Après l’Afrique du Sud, le Nigéria est la nouvelle cible africaine de Donald Trump. Samedi 1er novembre, le président américain, se faisant l’écho de la propagande de certains élus conservateurs, a ouvertement menacé les autorités nigérianes. Il les accuse de passivité face à un prétendu massacre de chrétiens par les groupes terroristes qui sévissent dans le pays depuis une quinzaine d’années. Et le moins qu’on puisse dire, c’est que la réaction d’Abuja n’est pas à la hauteur de l’enjeu. Au lieu de dénoncer le dangereux amalgame entretenu par Donald Trump, le président Bola Tinubu et ses conseillers, visiblement plus préoccupés par la crainte d’un débarquement des GI’s que par les conséquences internes de ces propos, en sont réduits à solliciter une rencontre avec le locataire de la Maison-Blanche.
Dans ce bras de fer, tous les deux camps inspirent déception. D’abord, le président américain, qui semble manquer de recul, ne mesure sans doute pas les risques que ses déclarations font courir au Nigéria. Certes, le pays affronte depuis de longues années des violences djihadistes, notamment celles du groupe Boko Haram. Mais prétendre que ces attaques viseraient exclusivement les chrétiens relève d’une contre-vérité dangereuse. Aucune donnée crédible ne vient appuyer cette affirmation. En revanche, une telle déclaration, amplifiée par l’aura médiatique du président américain, risque d’attiser des tensions confessionnelles déjà sous-jacentes.
Si, à la fragilité structurelle de l’Etat nigérian face aux groupes terroristes, à l’immense défi du chômage des jeunes et aux frustrations résultant tout à la fois de la corruption endémique et de la répression des mouvements sociaux, devait s’ajouter un conflit ouvert entre chrétiens et musulmans, le pays sombrerait dans le chaos. Dans nos Nations encore en construction, jouer avec les sensibilités identitaires revient à allumer une mèche au-dessus d’un baril de poudre. Et, à l’évidence, Donald Trump ne s’en soucie guère. A moins que toutes ces accusations ne soient, en réalité, une forme de punition que l’administration américaine infligerait aux dirigeants nigérians pour avoir refusé d’accueillir les immigrés refoulés par les États-Unis.

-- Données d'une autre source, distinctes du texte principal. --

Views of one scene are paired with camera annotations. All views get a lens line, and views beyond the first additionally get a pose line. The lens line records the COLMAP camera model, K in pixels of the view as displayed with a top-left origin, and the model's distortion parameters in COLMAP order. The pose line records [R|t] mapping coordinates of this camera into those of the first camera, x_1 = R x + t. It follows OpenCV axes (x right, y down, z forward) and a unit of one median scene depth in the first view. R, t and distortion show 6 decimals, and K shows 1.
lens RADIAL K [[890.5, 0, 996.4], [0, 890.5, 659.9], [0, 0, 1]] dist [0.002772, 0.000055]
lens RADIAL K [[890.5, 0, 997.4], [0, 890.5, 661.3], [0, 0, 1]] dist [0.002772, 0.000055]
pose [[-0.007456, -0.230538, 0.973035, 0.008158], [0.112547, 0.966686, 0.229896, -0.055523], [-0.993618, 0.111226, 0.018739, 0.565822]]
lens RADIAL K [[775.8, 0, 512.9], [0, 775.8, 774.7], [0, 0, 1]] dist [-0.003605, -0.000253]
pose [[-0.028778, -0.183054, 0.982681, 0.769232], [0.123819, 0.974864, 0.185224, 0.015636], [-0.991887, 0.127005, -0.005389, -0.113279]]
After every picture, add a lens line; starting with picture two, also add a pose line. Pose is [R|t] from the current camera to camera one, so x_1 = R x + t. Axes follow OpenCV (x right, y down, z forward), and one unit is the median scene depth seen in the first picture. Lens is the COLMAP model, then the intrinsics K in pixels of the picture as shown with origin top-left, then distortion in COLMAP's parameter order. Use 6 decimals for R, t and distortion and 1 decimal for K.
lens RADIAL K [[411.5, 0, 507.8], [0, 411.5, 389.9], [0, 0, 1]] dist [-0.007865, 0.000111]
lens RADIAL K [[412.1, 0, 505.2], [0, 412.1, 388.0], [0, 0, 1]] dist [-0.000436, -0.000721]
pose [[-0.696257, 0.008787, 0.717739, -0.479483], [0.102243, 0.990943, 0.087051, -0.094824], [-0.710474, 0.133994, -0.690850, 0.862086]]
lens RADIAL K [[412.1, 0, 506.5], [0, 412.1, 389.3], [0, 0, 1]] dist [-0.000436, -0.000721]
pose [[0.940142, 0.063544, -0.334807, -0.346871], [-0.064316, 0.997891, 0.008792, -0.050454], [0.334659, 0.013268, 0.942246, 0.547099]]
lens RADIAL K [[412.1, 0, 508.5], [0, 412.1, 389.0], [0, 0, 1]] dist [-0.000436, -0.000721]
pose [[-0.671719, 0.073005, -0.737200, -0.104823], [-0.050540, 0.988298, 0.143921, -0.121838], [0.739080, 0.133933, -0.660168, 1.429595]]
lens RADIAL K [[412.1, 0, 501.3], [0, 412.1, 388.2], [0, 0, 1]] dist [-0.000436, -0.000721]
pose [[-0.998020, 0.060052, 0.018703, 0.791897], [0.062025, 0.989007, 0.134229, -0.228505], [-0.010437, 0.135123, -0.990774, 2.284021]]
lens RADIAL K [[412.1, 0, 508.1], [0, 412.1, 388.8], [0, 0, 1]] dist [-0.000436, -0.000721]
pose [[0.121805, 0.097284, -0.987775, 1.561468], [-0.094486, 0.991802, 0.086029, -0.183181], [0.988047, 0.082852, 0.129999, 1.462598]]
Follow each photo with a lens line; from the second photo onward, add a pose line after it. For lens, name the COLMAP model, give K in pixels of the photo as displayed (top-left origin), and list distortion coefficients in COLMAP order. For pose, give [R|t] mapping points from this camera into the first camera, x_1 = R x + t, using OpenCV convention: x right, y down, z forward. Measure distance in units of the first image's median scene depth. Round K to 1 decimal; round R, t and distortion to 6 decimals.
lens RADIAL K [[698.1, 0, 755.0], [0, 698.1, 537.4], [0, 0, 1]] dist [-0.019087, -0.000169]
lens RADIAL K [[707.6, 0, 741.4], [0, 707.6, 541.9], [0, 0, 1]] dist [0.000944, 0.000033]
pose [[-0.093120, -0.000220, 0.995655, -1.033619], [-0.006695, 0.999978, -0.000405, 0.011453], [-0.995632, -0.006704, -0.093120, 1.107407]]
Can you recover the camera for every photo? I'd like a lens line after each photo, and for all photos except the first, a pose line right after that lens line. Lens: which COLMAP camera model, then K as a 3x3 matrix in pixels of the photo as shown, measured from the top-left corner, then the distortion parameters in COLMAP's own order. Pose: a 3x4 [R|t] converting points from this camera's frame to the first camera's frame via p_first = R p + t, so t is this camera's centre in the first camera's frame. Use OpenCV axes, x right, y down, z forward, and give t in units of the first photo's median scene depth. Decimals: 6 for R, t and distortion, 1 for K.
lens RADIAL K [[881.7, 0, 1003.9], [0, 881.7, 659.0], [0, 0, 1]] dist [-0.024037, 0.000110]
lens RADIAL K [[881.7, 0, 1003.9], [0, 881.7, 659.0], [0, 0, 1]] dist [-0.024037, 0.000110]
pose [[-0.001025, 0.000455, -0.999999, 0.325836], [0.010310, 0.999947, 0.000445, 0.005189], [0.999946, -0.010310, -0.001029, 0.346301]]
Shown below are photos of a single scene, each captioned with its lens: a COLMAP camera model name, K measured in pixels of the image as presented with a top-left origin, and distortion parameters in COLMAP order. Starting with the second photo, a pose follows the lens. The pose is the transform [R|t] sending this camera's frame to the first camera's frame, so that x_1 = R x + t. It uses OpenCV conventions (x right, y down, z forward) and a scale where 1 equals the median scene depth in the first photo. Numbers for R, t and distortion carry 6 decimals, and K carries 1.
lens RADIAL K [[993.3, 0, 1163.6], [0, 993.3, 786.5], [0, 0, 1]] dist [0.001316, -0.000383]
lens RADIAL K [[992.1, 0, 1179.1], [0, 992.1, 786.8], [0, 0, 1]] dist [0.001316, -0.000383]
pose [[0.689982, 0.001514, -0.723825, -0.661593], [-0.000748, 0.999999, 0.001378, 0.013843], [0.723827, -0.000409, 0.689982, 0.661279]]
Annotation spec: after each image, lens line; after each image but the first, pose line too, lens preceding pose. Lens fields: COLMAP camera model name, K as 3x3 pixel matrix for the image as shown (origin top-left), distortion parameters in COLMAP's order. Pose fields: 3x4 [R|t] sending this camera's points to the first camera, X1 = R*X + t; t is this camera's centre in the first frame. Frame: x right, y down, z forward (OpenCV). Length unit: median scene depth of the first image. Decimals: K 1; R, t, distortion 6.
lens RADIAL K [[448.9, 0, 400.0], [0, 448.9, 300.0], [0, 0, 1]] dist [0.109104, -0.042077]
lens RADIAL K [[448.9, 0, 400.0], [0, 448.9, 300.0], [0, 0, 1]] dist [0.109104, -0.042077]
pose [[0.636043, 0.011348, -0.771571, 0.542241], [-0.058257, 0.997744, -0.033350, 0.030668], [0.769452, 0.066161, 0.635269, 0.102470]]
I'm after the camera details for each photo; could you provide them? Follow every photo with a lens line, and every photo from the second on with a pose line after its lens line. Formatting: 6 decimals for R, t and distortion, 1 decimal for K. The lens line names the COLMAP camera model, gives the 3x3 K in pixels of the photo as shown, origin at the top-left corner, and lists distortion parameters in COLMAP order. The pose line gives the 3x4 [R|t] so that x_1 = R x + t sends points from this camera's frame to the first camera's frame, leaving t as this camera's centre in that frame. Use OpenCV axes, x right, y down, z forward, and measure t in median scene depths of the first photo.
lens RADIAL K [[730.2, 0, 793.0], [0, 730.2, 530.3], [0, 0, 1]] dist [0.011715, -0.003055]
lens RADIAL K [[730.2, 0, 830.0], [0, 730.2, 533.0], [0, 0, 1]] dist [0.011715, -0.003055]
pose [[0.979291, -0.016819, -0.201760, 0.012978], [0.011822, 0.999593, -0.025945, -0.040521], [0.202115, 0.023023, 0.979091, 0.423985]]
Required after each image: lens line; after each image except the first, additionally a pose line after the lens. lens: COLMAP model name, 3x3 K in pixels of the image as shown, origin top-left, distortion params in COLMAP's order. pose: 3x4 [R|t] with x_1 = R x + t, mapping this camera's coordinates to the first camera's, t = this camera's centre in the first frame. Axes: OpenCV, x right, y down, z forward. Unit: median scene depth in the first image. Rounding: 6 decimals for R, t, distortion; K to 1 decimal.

Le plus inquiétant, cependant, est du côté d’Abuja. Les autorités nigérianes ne semblent pas prendre en compte tout le potentiel déstabilisateur des accusations américaines. Alors qu’il aurait fallu immédiatement réfuter ces allégations et rétablir les faits, à savoir que les victimes du terrorisme sont aussi bien chrétiennes que musulmanes, Bola Tinubu préfère annoncer qu’il “s’en expliquera” avec Donald Trump lors d’une future rencontre. Une attitude qui frise la soumission diplomatique.
On comprend que le président nigérian cherche à ménager les Etats-Unis, dont l’aide sécuritaire et économique demeure essentielle. Mais il n’est pas question de transiger sur l’unité nationale pour éviter de froisser Washington. A ce niveau, la prudence tourne à la faiblesse, et la diplomatie, à la capitulation. En ne défendant pas vigoureusement la vérité, Tinubu prend le risque de laisser s’enraciner une narration mensongère qui pourrait empoisonner durablement la cohésion nationale.
Finalement, cette affaire révèle deux problèmes : la persistance de l’arrogance d’un Donald Trump prompt à condamner sans comprendre, et la frilosité d’un pouvoir nigérian trop craintif pour répondre avec fermeté. Dans un contexte où les fractures identitaires n’attendent qu’une étincelle pour s’embraser, le Nigéria aurait pourtant besoin d’un leadership qui soit capable de garantir la défense du pays, juste en rétablissant la vérité.